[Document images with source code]
• • • • •
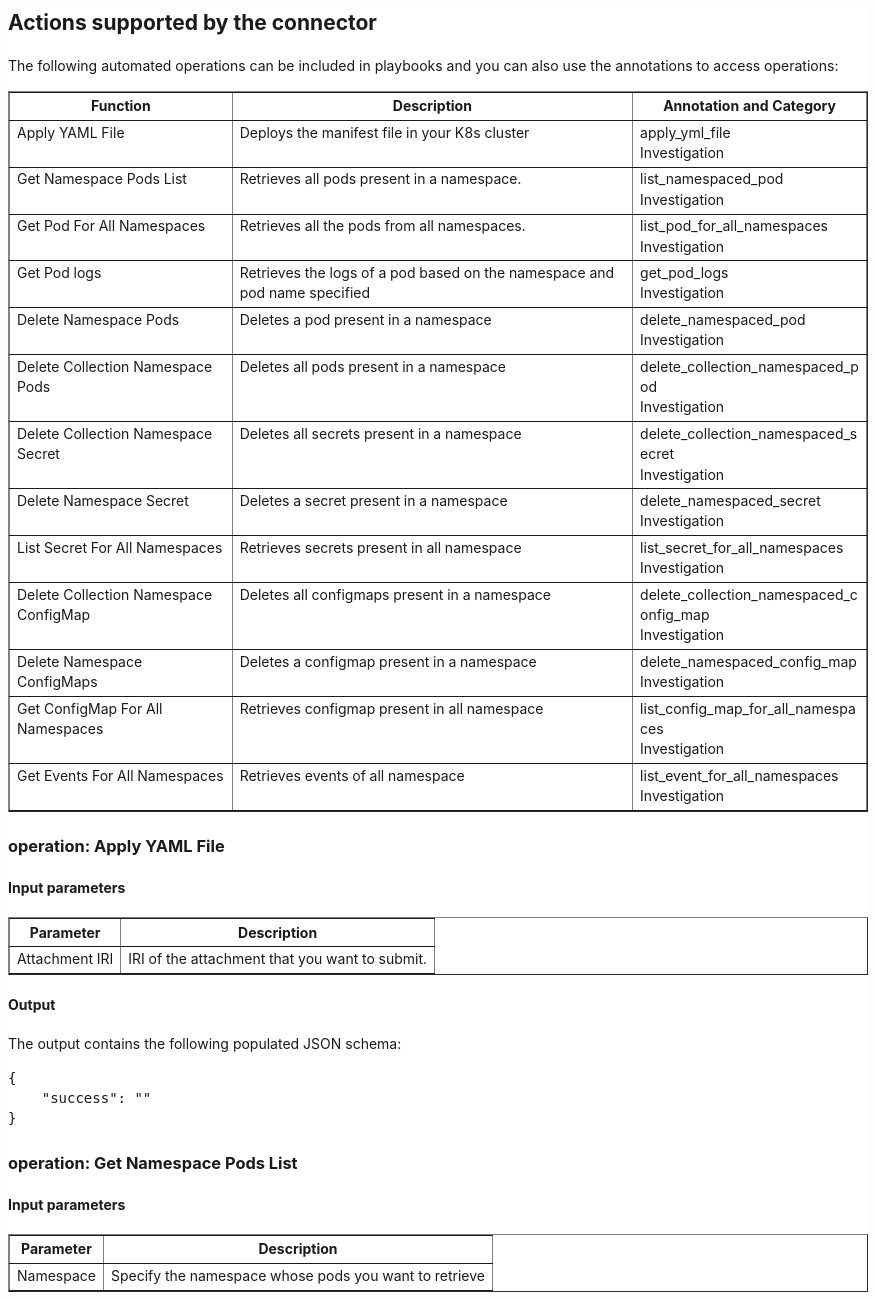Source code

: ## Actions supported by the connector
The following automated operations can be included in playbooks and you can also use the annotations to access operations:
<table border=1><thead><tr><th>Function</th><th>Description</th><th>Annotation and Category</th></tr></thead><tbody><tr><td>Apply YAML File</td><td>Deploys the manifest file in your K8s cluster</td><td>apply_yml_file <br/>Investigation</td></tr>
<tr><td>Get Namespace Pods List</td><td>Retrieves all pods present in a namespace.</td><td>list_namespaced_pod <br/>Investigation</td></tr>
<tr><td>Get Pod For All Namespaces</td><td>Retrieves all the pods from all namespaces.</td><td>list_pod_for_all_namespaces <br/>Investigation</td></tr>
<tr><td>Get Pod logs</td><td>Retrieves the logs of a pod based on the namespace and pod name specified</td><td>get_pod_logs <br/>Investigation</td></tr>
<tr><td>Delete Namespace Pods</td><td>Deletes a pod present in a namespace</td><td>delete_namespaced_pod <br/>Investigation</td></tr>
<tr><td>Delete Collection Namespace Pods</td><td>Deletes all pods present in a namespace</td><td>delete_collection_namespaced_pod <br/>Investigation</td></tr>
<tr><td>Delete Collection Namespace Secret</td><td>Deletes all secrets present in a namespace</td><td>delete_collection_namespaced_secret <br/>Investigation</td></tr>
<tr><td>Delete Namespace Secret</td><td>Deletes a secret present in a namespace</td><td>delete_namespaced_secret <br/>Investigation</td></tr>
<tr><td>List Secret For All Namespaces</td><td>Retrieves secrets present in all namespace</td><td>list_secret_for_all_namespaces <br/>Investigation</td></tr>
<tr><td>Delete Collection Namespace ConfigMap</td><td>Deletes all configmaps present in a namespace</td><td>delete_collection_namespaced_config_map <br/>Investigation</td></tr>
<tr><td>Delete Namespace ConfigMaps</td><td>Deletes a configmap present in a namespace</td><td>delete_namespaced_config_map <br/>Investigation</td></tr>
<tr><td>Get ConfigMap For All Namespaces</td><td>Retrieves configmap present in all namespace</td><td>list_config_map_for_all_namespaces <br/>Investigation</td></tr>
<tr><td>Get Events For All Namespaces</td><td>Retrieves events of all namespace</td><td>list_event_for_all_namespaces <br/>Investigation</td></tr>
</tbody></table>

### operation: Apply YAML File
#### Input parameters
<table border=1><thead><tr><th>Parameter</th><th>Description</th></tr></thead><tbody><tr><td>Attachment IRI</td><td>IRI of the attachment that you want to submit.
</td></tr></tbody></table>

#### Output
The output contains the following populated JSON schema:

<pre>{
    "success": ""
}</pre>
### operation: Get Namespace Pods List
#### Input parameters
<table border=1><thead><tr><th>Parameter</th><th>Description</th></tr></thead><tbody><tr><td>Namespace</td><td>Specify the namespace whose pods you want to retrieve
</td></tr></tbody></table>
• • • • •
Job
Each line from the start of the entries above through the line with "<tr><td>List Secret For" should be duplicated exactly, leaving out the pictures.

Answer for this exercise
Source code

: ## Actions supported by the connector
The following automated operations can be included in playbooks and you can also use the annotations to access operations:
<table border=1><thead><tr><th>Function</th><th>Description</th><th>Annotation and Category</th></tr></thead><tbody><tr><td>Apply YAML File</td><td>Deploys the manifest file in your K8s cluster</td><td>apply_yml_file <br/>Investigation</td></tr>
<tr><td>Get Namespace Pods List</td><td>Retrieves all pods present in a namespace.</td><td>list_namespaced_pod <br/>Investigation</td></tr>
<tr><td>Get Pod For All Namespaces</td><td>Retrieves all the pods from all namespaces.</td><td>list_pod_for_all_namespaces <br/>Investigation</td></tr>
<tr><td>Get Pod logs</td><td>Retrieves the logs of a pod based on the namespace and pod name specified</td><td>get_pod_logs <br/>Investigation</td></tr>
<tr><td>Delete Namespace Pods</td><td>Deletes a pod present in a namespace</td><td>delete_namespaced_pod <br/>Investigation</td></tr>
<tr><td>Delete Collection Namespace Pods</td><td>Deletes all pods present in a namespace</td><td>delete_collection_namespaced_pod <br/>Investigation</td></tr>
<tr><td>Delete Collection Namespace Secret</td><td>Deletes all secrets present in a namespace</td><td>delete_collection_namespaced_secret <br/>Investigation</td></tr>
<tr><td>Delete Namespace Secret</td><td>Deletes a secret present in a namespace</td><td>delete_namespaced_secret <br/>Investigation</td></tr>
<tr><td>List Secret For All Namespaces</td><td>Retrieves secrets present in all namespace</td><td>list_secret_for_all_namespaces <br/>Investigation</td></tr>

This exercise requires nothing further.